Font-Ribera L, Villanueva CM, Nieuwenhuijsen MJ, et al. Swimming Pool Attendance, Asthma, Allergies, and Lung Function in the Avon Longitudinal Study of Parents and Children Cohort. American Journal of Respiratory Critical Care Medicine 2011; 183: 582-588.
13. Safety of inhaled corticosteroid use for asthma during pregnancy.
Inhaled corticosteroids (ICSs) are currently recommended for the control of asthma during pregnancy because of the high risk to mother and child from maternal asthma attacks. However, there is little evidence regarding their systemic effects on the mother and whether any such effects could harm the placenta or fetus.
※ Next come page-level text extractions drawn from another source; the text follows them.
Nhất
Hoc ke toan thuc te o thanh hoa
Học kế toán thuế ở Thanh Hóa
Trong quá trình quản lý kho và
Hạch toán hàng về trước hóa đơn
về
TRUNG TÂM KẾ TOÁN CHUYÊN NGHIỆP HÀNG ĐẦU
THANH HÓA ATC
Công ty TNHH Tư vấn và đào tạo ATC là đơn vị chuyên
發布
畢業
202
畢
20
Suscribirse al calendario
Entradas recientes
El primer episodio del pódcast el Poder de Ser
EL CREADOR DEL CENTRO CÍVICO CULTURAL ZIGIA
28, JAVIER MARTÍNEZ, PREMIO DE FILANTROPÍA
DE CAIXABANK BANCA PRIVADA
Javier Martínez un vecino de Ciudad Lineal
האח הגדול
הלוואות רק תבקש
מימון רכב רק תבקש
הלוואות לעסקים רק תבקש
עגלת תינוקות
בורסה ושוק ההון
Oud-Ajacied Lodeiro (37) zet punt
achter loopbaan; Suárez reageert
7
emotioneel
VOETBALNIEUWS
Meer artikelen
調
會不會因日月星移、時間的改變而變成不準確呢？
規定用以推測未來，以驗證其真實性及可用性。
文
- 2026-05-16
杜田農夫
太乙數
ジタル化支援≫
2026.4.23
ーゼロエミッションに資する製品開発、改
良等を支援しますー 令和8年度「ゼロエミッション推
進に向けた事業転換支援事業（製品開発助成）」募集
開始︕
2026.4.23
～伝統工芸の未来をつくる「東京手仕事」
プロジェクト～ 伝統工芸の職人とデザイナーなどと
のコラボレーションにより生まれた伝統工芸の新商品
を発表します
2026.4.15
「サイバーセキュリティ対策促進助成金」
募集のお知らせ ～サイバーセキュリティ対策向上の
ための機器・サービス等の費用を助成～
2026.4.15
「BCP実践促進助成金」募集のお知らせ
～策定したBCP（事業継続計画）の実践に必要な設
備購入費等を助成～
For the current study, the authors assessed plasma levels of cortisol, estriol, osteocalcin and corticotropin-releasing hormone in 156 women with asthma and 51 without. Blood samples were collected from the women during each trimester, and the use of ICSs was recorded. The subjects also underwent ultrasound scans at 18 and 30 weeks gestation, and birth weight and fetal gender were recorded at delivery. Results showed that levels of all hormones increased among the women during pregnancy, but the presence of asthma per se had no significant effects on these levels. However, the use of ICSs during pregnancy had an inhibitory effect on maternal hormone levels in a dose-dependent manner in women carrying a female child. ICS use was inversely associated with maternal cortisol levels in the first trimester and inversely associated with maternal osteocalcin levels in the second and third trimesters. In women carrying a male child, there was no association between ICS dose and maternal cortisol, estriol or osteocalcin levels. However, corticotropin-releasing hormone levels increased with ICS use in the first trimester in these women. ICS use did not correlate with birth weight or other measures of fetal growth of males or females. The authors conclude that the use of ICSs during pregnancy does not affect fetal adrenal function, as demonstrated by the lack of change in estriol concentration with increasing ICS doses, and does not appear to adversely affect fetal growth and development.
Editor's comment: Important evidence for the safe use of ICSs during pregnancy.
Hodyl NA, Stark MJ, Osei-Kumah A et al. Fetal Glucocorticoid-regulated Pathways Are Not Affected by Inhaled Corticosteroid Use for Asthma during Pregnancy. American Journal of Respiratory Critical Care Medicine. 2011; 183: 716-722.